◆ **WRITTEN TASK**: Pictures are to be omitted; everything else in the data must be transcribed exactly.

◆ **STORED DATA**:
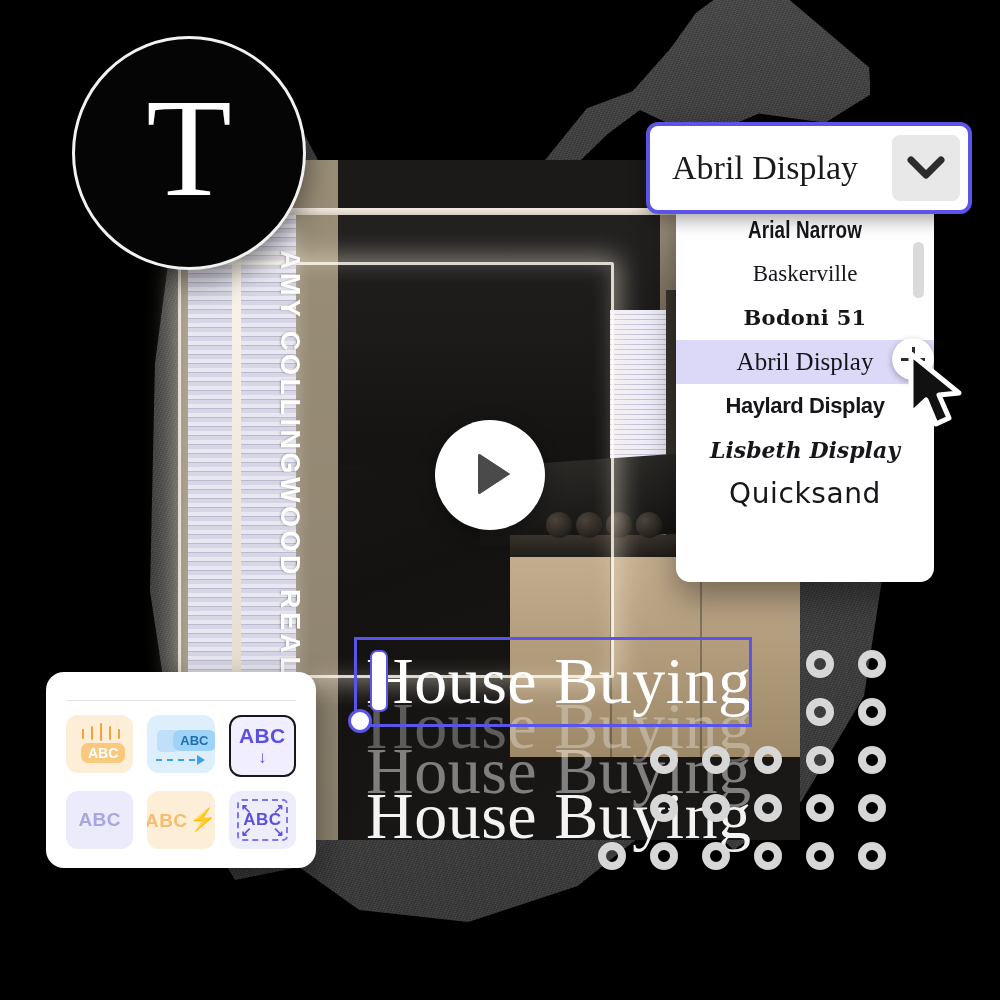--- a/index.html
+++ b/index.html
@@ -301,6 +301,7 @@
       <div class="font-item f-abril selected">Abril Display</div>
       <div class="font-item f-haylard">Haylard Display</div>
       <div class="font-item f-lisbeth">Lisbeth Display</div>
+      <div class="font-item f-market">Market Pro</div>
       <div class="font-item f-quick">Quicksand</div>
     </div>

◆ **ANSWER BELOW**:
--- a/index.html
+++ b/index.html
@@ -301,6 +301,7 @@
       <div class="font-item f-abril selected">Abril Display</div>
       <div class="font-item f-haylard">Haylard Display</div>
       <div class="font-item f-lisbeth">Lisbeth Display</div>
+      <div class="font-item f-market">Market Pro</div>
       <div class="font-item f-quick">Quicksand</div>
     </div>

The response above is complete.